题意:每组钥匙有两个,只能拿一个。有许多门,每扇门有两把锁(开一把即可),过了一个才能去下一个,问最多能开几扇门
思路:二分能打开的门,建边
1.若门上的锁相同,就一定要选对应的钥匙,比如A,建边A' -> A
2.若门上的锁是一组钥匙的两把,比如A,A',任选一把即可,不用管它
3.若门上的锁是A、B,则A'、B'矛盾(这样不能开门),建边A' -> B,B'-> A
#include<stdio.h>
#include<iostream>
#include<string.h>
#include<string>
#include<stdlib.h>
#include<math.h>
#include<vector>
#include<list>
#include<map>
#include<stack>
#include<queue>
#include<algorithm>
#include<numeric>
#include<functional>
using namespace std;
typedef long long ll;
const int maxn = 5005;
map<int,int> ma;
struct edge
{
int to,next;
bool cut;
}ed[maxn];
int head[maxn], tot;
int Low[maxn], DFN[maxn], Stack[maxn];
int Index, top;
bool Instack[maxn];
int block,belong[maxn];
int bridge;
int one[maxn],two[maxn];
void init()
{
memset(head, -1, sizeof(head));
memset(DFN, 0, sizeof(DFN));
memset(Instack, false, sizeof(Instack));
block = tot = 0;
Index = top = 0;
bridge = 0;
}
void Tarjan(int u,int pre)
{
int v;
Low[u] = DFN[u] = ++Index;
Stack[top++] = u;
Instack[u] = true;
for(int i = head[u];i != -1;i = ed[i].next)
{
v = ed[i].to;
//if(v == pre)continue; //无向无重边 用,只要不往回走
//if(ed[i].id == pre) continue; //无向图重边判定,不走同一条边
if( !DFN[v] )
{
Tarjan(v,u);
//Tarjan(v,ed[i].id); //无向图重边判定
if( Low[u] > Low[v] )Low[u] = Low[v];
if(Low[v] > DFN[u])
{
bridge++;
ed[i].cut = true;
ed[i^1].cut = true;
}
}
else if( Instack[v] && Low[u] > DFN[v] )
Low[u] = DFN[v];
}
if(Low[u] == DFN[u])
{
block++;
do
{
v = Stack[--top];
Instack[v] = false;
belong[v] = block;
}
while( v!=u );
}
}//使无向图双连通,(叶子+1) / 2
void add(int x,int y)
{
ed[tot].to = y;
ed[tot].next = head[x];
ed[tot].cut = 0;
//ed[tot].id = num; //无向图重边判定
head[x] = tot++;
}
void SCC(int n)
{
for(int i = 0; i < n; i++)
if(!DFN[i])
Tarjan(i,-1);
}
int check(int en,int n)
{
init();
for(int i = 1; i <= en; i++)
{
if(one[i] == two[i])
add(ma[one[i]],one[i]);
else if(ma[one[i]] == two[i])

■ **提取材料**
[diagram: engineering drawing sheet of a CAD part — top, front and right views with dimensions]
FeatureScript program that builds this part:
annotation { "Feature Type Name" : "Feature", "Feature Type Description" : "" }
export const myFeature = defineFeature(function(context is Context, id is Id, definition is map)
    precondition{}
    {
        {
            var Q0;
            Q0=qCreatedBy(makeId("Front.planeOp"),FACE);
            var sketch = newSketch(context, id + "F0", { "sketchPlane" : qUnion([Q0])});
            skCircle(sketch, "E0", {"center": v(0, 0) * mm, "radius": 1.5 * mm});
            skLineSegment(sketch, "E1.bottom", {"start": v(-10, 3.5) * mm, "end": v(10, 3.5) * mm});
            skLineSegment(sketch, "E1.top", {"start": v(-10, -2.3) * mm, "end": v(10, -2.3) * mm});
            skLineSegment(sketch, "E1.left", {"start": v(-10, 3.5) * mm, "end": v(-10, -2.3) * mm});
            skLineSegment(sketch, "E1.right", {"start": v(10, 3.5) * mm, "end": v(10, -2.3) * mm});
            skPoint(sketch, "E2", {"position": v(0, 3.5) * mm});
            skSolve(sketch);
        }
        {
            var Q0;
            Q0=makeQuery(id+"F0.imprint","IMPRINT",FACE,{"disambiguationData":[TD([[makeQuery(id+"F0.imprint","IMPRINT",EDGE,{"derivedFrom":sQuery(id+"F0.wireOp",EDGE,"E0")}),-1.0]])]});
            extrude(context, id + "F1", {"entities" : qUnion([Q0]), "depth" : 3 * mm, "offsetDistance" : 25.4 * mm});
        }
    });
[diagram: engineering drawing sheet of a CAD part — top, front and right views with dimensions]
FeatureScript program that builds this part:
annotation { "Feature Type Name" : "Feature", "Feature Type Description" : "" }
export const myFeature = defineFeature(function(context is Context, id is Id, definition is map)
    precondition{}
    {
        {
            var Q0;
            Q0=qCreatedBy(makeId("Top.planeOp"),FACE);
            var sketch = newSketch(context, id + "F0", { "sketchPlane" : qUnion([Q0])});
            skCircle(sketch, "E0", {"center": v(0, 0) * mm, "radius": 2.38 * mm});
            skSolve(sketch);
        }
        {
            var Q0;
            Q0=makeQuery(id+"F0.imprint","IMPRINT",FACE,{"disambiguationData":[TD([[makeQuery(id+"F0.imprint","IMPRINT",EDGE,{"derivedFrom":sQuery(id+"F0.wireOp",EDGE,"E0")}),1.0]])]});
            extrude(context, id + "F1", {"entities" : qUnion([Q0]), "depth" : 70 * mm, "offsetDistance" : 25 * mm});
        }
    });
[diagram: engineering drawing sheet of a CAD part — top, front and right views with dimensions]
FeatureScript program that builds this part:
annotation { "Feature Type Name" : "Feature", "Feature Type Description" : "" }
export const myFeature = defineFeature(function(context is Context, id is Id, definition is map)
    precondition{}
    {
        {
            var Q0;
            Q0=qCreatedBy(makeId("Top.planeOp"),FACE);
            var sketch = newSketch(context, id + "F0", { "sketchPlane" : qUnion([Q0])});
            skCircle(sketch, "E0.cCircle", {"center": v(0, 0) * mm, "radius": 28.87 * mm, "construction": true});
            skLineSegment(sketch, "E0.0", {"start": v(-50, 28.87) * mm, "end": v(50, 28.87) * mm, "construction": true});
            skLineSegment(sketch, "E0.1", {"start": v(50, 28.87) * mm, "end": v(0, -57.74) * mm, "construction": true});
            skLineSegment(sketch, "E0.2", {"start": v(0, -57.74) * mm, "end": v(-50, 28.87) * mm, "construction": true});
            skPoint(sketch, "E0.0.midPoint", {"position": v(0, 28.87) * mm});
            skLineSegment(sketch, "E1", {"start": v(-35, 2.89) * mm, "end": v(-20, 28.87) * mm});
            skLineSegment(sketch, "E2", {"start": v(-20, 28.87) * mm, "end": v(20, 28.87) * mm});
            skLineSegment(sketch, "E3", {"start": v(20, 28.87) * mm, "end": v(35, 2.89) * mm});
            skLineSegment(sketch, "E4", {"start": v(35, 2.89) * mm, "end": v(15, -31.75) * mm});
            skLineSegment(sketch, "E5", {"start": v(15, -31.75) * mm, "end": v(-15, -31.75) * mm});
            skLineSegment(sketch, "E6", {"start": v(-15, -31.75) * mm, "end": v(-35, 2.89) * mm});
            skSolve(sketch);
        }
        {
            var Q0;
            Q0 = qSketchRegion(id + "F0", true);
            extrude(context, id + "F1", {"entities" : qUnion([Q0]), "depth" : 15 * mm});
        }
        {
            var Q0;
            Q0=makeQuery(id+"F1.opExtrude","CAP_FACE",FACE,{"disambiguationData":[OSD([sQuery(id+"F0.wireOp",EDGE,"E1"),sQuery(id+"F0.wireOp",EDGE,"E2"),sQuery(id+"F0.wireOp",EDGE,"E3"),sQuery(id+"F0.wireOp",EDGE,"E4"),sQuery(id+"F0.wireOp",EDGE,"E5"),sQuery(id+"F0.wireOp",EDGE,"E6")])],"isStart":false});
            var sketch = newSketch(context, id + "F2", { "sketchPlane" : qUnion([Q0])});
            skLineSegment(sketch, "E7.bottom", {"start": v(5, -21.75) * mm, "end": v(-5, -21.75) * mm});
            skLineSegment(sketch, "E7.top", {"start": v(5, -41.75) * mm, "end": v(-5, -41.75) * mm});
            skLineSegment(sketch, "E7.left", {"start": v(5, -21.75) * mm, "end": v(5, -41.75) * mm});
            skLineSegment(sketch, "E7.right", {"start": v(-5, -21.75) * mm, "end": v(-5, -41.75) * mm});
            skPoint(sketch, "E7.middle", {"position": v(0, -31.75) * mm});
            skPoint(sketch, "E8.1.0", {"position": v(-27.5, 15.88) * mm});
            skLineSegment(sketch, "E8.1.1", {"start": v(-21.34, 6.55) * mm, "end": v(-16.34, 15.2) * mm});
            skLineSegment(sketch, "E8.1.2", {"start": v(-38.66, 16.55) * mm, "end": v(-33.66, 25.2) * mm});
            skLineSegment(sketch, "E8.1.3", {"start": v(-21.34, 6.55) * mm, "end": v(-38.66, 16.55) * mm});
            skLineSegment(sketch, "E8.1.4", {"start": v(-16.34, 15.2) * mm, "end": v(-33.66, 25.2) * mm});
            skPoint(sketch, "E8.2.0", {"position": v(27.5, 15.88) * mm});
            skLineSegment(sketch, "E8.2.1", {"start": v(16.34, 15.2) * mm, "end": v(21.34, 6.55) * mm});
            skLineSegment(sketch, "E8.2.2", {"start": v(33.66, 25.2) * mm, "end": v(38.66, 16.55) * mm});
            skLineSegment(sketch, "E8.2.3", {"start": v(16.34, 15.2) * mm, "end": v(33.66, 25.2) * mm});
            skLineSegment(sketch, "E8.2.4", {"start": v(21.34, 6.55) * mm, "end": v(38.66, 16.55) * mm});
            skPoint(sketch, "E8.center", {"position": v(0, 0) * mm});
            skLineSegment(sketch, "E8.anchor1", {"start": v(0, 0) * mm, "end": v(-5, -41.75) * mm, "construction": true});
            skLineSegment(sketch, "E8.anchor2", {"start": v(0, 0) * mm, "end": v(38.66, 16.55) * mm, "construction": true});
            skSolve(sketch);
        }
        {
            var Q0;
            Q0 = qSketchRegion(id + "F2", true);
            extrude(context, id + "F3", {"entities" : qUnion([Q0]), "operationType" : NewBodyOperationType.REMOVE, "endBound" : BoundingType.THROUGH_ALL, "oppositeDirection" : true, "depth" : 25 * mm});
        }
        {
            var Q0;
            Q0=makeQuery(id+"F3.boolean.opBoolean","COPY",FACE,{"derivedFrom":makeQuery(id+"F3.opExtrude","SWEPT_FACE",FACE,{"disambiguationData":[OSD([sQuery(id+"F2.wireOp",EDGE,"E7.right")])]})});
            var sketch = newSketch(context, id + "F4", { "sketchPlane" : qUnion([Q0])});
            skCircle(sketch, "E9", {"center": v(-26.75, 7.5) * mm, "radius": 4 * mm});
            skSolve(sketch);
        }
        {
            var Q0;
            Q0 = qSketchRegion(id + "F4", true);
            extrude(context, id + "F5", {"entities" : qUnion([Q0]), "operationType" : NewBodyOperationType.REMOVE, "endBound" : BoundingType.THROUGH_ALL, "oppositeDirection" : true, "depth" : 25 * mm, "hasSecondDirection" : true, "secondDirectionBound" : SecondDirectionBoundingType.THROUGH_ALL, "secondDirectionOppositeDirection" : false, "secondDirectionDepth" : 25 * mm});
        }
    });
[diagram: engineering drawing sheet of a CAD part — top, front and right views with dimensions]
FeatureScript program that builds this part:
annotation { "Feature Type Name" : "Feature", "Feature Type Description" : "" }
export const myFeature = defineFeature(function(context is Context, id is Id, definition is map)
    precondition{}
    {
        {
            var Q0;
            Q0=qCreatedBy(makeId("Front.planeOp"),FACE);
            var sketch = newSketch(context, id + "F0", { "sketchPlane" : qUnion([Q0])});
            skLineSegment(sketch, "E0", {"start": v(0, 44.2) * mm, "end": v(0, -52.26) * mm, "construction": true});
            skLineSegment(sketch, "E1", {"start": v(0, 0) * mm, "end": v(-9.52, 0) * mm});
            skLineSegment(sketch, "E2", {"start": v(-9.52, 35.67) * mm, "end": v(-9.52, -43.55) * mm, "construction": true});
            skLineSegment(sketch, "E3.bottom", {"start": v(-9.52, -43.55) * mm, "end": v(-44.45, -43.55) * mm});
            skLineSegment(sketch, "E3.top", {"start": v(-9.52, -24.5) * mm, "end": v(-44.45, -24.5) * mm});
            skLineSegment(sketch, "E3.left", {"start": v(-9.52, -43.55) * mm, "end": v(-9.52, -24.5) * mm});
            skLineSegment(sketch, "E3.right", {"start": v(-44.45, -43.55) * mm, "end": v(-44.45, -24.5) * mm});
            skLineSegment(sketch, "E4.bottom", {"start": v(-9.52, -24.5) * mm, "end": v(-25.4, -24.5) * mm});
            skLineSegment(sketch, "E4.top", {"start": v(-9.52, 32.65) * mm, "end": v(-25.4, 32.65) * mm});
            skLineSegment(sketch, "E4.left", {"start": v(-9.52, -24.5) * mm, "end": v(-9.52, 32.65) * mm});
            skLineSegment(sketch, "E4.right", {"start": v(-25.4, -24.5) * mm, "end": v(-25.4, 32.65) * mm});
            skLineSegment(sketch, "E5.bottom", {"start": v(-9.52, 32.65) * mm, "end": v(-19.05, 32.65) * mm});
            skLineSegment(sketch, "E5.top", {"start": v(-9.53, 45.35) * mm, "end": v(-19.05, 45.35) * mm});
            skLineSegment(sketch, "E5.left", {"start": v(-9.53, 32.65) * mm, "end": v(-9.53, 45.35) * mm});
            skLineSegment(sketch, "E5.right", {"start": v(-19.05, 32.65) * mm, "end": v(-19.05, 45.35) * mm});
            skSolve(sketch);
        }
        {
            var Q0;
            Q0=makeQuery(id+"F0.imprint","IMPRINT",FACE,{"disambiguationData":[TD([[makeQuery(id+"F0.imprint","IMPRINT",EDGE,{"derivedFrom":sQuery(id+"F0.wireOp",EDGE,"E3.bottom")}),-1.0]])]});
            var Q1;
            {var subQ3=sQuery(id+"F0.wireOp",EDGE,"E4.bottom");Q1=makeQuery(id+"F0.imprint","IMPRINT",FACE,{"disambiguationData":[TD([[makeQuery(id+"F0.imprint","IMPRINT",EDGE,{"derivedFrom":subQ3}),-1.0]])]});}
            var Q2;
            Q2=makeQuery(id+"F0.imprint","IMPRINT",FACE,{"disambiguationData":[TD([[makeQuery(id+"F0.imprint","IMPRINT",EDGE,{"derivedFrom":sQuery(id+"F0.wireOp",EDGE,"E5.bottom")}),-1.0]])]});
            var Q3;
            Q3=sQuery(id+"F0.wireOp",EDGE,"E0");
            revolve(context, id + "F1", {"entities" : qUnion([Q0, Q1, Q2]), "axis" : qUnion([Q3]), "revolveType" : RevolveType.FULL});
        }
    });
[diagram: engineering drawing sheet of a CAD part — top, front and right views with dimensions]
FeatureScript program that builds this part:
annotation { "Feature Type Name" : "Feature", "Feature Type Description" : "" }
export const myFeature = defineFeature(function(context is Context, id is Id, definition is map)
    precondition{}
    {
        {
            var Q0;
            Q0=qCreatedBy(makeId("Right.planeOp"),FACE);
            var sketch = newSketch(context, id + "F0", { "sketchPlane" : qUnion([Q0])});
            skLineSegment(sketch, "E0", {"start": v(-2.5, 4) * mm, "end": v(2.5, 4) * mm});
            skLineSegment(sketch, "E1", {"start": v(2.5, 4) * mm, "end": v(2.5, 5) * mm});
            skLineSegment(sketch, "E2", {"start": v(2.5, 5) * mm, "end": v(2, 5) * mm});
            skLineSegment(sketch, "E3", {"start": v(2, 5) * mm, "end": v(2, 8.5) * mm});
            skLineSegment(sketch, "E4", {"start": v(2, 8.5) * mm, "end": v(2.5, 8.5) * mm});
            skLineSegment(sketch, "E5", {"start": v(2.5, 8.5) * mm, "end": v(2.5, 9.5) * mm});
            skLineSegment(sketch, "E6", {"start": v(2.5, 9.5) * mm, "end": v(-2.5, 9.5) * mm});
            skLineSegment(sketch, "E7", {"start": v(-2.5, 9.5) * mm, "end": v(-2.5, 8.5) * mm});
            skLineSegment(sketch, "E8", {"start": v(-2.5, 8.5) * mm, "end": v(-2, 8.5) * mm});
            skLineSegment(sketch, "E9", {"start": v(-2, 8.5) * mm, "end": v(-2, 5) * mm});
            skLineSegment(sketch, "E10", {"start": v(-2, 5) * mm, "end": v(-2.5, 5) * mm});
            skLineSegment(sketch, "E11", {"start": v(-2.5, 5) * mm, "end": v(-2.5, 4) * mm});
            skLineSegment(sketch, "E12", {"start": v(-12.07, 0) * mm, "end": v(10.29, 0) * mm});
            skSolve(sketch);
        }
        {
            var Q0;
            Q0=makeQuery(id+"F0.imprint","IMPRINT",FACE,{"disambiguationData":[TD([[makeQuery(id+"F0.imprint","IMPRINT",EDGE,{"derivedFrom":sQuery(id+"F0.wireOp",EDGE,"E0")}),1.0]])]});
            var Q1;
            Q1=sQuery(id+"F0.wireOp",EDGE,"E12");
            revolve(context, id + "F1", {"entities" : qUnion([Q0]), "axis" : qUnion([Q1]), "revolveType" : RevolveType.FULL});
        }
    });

■ **练习任务**
1. 根据节选原文回答下列问题:
(a) 题意中每扇门有几把锁,开几把即可?
(b) 思路部分说要对什么进行二分?
(c) 代码中 maxn 被设为多少?
2. 请判断下列说法是否与节选原文相符,回答"是"或"否",并原样引用起决定作用的语句:
(a) 每组钥匙的两个都可以拿。
(b) 若门上的锁是一组钥匙的两把,任选一把即可。
(c) init 函数把 head 数组全部初始化为 0。

■ **参考答案**
1.
(a) 两把锁,开一把即可。
(b) 能打开的门。
(c) 5005。

2.
(a) 否:"每组钥匙有两个,只能拿一个"
(b) 是:"若门上的锁是一组钥匙的两把,比如A,A',任选一把即可,不用管它"
(c) 否:"memset(head, -1, sizeof(head));"